When your HiWay wallet balance reaches zero, we don't cut your traffic. Routing automatically switches to passthrough mode: requests go straight to your BYOK provider (no markup, no smart routing, no semantic cache). You keep shipping, your wallet just sits at zero until your next top-up.
Why we built this
Stripe top-ups take a few minutes to settle. Aggregator outages or expired cards shouldn't cut your production traffic mid-day. Passthrough is a graceful degradation layer, it kicks in automatically and reverts automatically on top-up.
What changes in passthrough
- Requests are billed by your BYOK provider directly (as always).
- HiWay markup = 0% during passthrough.
- Smart routing is suspended, your request uses the exact model you ask for, no auto-downgrade.
- Semantic cache is suspended (writes paused, reads still served).
- Observability, audit logs, and Security Shield keep running.
The grace cap (72h or 100k tokens)
Passthrough isn't unlimited. Each passthrough cycle is capped at 72 hours OR 100,000 tokens consumed, whichever comes first. Beyond that, HiWay returns HTTP 402 on new requests until you top up. The cap resets the moment your wallet is credited again.
| Trigger | Email sent | Behavior |
|---|---|---|
| Wallet hits 0 | Passthrough activated | Service continues, markup = 0% |
| 50% of cap (36h OR 50k tokens) | Warning email | Same, heads-up only |
| 100% of cap (72h OR 100k) | Hard-cut email | New requests return HTTP 402 |
| Wallet topped up | Passthrough deactivated | Back to normal mode, cap cleared |
When you hit the cap
The error body distinguishes between the three refusal reasons so your client can react appropriately:
{
"error": {
"type": "payment_required",
"code": "grace_period_exceeded_time",
"message": "Grace period exceeded.
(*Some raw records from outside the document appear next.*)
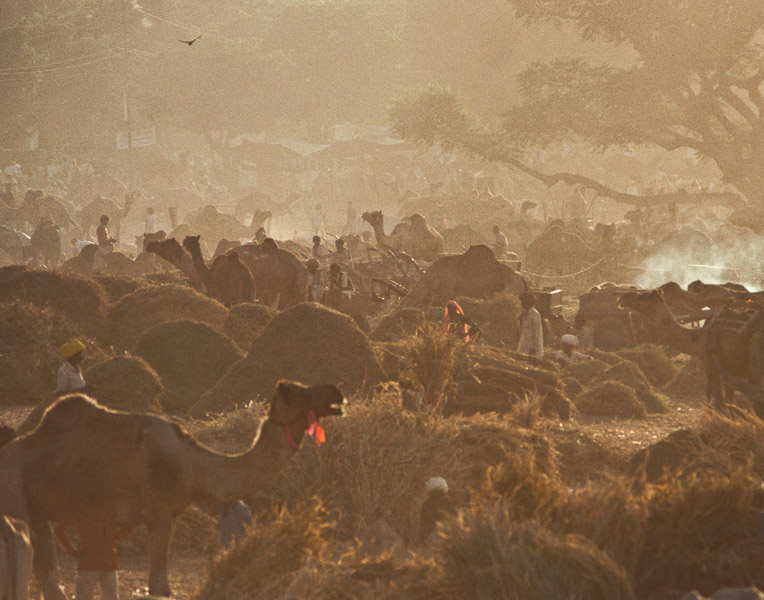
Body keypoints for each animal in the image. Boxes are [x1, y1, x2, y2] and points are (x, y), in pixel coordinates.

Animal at [0, 382, 344, 596]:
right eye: (300, 391)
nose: (336, 392)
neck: (193, 464)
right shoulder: (161, 513)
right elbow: (159, 587)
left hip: (38, 508)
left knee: (47, 573)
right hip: (13, 489)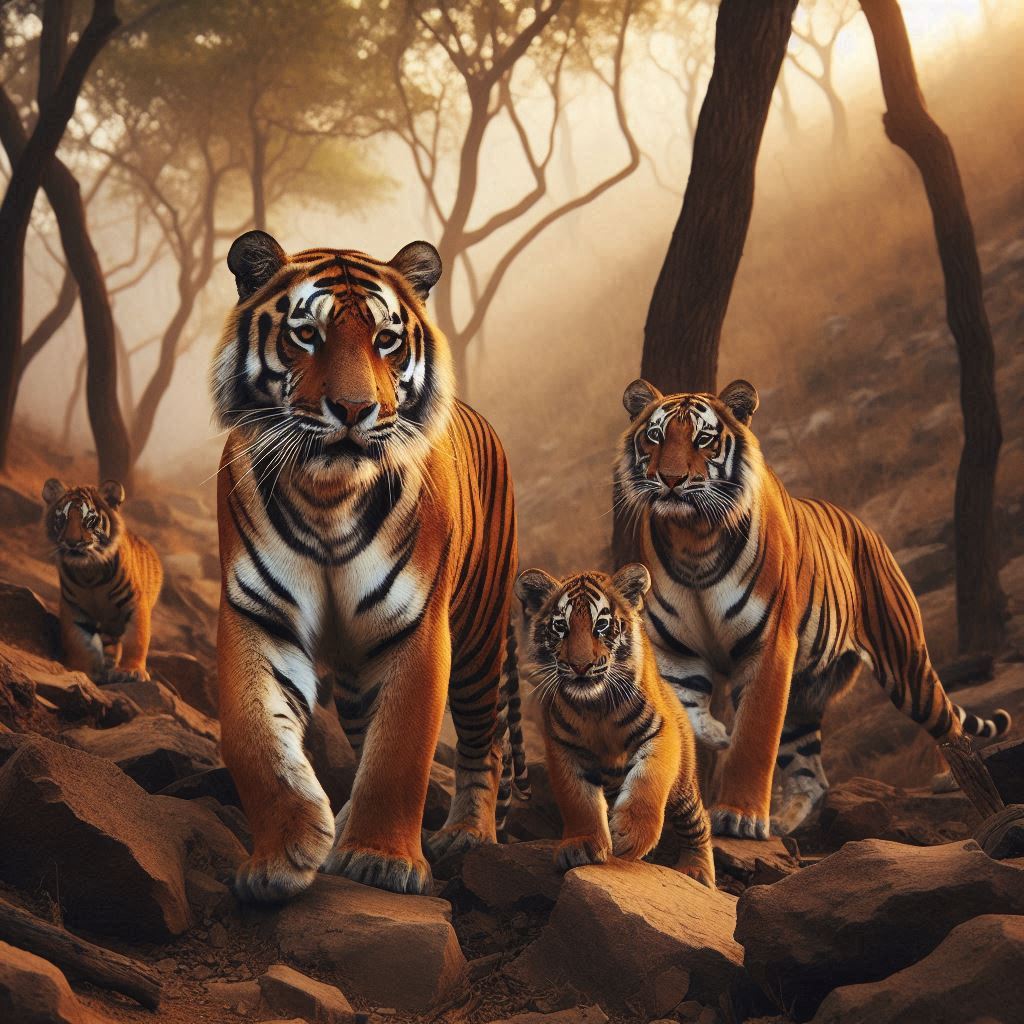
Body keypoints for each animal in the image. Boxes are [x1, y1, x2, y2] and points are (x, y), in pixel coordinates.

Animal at [41, 478, 163, 684]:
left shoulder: (134, 602)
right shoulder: (74, 609)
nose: (72, 542)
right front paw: (82, 671)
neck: (89, 573)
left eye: (89, 520)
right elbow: (79, 643)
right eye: (62, 518)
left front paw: (130, 671)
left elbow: (136, 638)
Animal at [210, 229, 526, 901]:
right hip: (358, 675)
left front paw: (383, 860)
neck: (328, 497)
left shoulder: (417, 626)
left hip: (480, 641)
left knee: (483, 741)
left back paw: (468, 834)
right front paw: (281, 856)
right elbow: (254, 737)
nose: (354, 410)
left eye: (386, 339)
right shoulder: (256, 614)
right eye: (307, 334)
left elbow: (400, 747)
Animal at [516, 563, 714, 887]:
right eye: (560, 626)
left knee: (697, 821)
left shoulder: (661, 733)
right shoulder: (563, 748)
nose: (580, 665)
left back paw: (698, 870)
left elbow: (649, 779)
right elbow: (578, 800)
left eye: (601, 624)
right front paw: (581, 845)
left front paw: (631, 836)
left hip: (683, 787)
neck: (596, 706)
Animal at [615, 377, 1011, 839]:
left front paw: (738, 815)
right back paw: (784, 823)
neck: (693, 539)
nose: (671, 479)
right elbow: (685, 713)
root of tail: (865, 527)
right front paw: (715, 733)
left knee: (947, 722)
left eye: (704, 439)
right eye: (655, 436)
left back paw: (953, 778)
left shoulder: (769, 647)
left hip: (906, 667)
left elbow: (754, 737)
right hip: (804, 694)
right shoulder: (676, 654)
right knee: (812, 775)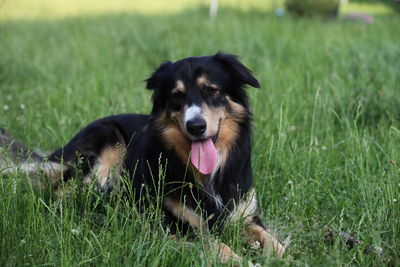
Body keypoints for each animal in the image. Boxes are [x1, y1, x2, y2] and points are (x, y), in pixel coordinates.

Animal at [0, 53, 288, 264]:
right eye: (176, 95)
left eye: (211, 90)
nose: (196, 126)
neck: (209, 175)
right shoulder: (172, 226)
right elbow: (217, 245)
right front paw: (244, 261)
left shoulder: (246, 216)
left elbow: (274, 244)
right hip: (108, 143)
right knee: (63, 195)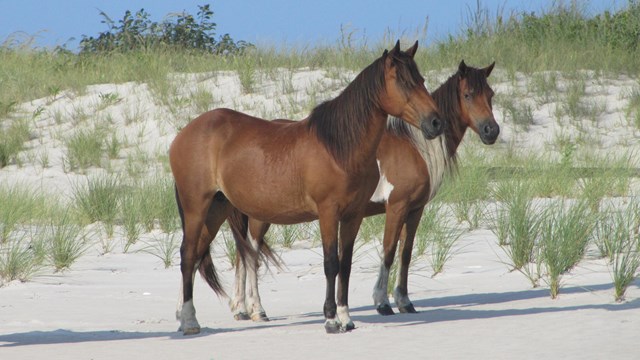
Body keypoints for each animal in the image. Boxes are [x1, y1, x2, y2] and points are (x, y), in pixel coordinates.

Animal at [168, 41, 442, 334]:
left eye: (421, 80)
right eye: (402, 81)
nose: (436, 122)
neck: (340, 148)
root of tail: (183, 134)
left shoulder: (353, 215)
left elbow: (345, 264)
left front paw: (346, 318)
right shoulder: (328, 212)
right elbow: (331, 263)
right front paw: (331, 319)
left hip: (216, 209)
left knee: (196, 255)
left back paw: (184, 316)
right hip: (197, 206)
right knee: (188, 255)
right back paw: (190, 321)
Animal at [228, 59, 498, 320]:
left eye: (490, 94)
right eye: (467, 94)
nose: (491, 130)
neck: (414, 147)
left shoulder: (415, 210)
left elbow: (406, 254)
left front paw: (404, 301)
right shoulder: (397, 206)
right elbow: (388, 251)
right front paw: (382, 302)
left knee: (243, 255)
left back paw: (241, 309)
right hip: (260, 216)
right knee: (250, 254)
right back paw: (255, 308)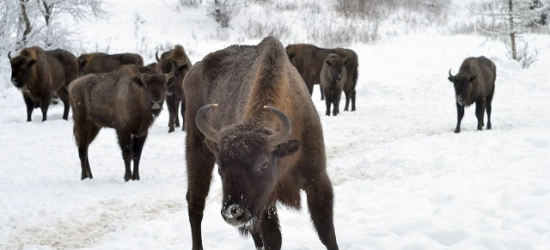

Please top up your wallet.",
"passthrough_since": "2026-05-26T08:00:00Z",
"elapsed_hours": 74.2,
"tokens_consumed": 65000,
"topup_url": "https://app.hiway2llm.com/wallet"
}
}code is one of grace_period_exceeded_time, grace_period_exceeded_tokens, or grace_period_hard_cut (already past the cap on previous request).
Admin override available
Enterprise customers can request a temporary cap extension from support, useful for known payment delays or month-end batch jobs. Overrides are audit-logged and time-boxed.
How to monitor
Dashboard → Wallet shows your current state. If you're in passthrough, it displays how much of the cap you've consumed (hours + tokens) and the projected hard-cut time. You can wire your own webhook on the account.low_balance event to be notified outside the dashboard.